→ **Quoted passage**:

··········

Connected homes: tech opportunities and ethical matters

7am. The blinds open slowly, allowing the first rays of light to enter the bedroom. The radio-alarm clock goes oof while coffee starts top drip in the kitchen. A warm towel is waiting for you right off the shower, as the heat was turned on a little before your waking time. Toasts jump from the toaster; good thing the fridge noticed the butter was running low and ordered some more. The garage door opens: it’s going to be a good day.

Is this just fantasy or… is this real life? More and more so. Companies are trying to offer technical solutions to fulfill consumer needs with respect to comfort, communication, and security through home automation. These processes have been around for a while now, and have lost a lot of their wow-factor. However, the market is now blossoming: Europe will have over 45 million connected houses in 2020, according to Berg Insight. That is four times what there was in 2015.

However, home automation is not news. Electronic blinds, security systems, automated gates… Now is the era of new-age automation. Home automation 2.0 not only includes automating existing processes but also inventing new functions, possibilities, reinventing our relationship to our house. On this “new” market, historic pure-players like Somfy or Legrand are losing ground to the giants of the digital age. For good reason too: connected objects are often seen as gadgets with obscure functioning — with long and anxiety-provoking set-up processes. In this respect, GAFAs are better equipped to penetrate the thought processes and daily lives of users who already know —and understand— them, and transform their approach to said objects.

 

Mistrust & security

The security issues that might arise with the use of such technologies are another obstacle to the full democratization of these tools. A number of whistleblowers have voiced their concerns, amongst which the CNIL and Ondřej Vlček, executive VP at Avast. He called the devices “absolute security nightmares”. Indeed, they can be literal entry points for hackers, robbers, and other malevolent spirits. Dan Crowler, the security researcher at Trustwave, sings the same tune. He believes that the information that travels when one controls one’s house from a distant location (one of the basic and prime uses of home automation) does so through servers and connection that might not always be very secure — at least not as much as they should be. Therefore, connected objects may very well constitute opportunities for malevolent or even criminal acts.

Furthermore, these objects are a massive data bank on private habits of consumers. The CNIL warns French citizens about voice assistants in a document issued on its website on December 5th, 2017. It underlines the fact that these little robots record all the data, and since these are virtually in perpetual standby mode, might as well record private conversations, etc. More broadly, welcoming these objects in our home and our routines could amount to a certain monetization of intimacy. Although that is a valid concern, one can only wonder if it is not already the case with other daily used objects ­— but it may be the first time, with home automation, that the proportions are this big and the penetration of electronics is this global.

··········

(Bounding box coordinate data)
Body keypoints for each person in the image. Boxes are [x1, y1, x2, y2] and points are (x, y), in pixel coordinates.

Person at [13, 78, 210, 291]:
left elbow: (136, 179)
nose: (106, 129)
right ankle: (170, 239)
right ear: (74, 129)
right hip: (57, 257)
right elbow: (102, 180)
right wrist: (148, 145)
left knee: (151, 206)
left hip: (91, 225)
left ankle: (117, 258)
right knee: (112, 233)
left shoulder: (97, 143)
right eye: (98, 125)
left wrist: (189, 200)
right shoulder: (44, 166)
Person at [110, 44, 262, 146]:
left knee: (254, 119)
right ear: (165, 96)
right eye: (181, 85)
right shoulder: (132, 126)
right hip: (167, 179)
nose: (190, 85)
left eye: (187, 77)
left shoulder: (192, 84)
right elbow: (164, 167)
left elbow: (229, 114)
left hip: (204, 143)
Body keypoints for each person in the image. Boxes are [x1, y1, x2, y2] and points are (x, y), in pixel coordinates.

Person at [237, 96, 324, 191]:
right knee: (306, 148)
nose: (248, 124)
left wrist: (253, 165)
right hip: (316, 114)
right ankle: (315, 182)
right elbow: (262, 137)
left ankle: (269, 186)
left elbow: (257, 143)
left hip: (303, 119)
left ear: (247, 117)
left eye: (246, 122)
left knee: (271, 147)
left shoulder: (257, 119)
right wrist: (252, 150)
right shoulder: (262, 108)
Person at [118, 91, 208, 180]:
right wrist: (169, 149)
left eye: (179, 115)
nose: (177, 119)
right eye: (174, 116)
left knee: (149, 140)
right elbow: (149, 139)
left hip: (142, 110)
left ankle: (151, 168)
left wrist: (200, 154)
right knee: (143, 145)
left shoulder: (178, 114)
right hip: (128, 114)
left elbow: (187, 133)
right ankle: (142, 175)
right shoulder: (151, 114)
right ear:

··········

→ **Goal of the exercise**: Transcribe the part of the connected homes article above between "Mistrust & security" and "even criminal acts.", inclusive.

→ **Answer to this task**:
Mistrust & security

The security issues that might arise with the use of such technologies are another obstacle to the full democratization of these tools. A number of whistleblowers have voiced their concerns, amongst which the CNIL and Ondřej Vlček, executive VP at Avast. He called the devices “absolute security nightmares”. Indeed, they can be literal entry points for hackers, robbers, and other malevolent spirits. Dan Crowler, the security researcher at Trustwave, sings the same tune. He believes that the information that travels when one controls one’s house from a distant location (one of the basic and prime uses of home automation) does so through servers and connection that might not always be very secure — at least not as much as they should be. Therefore, connected objects may very well constitute opportunities for malevolent or even criminal acts.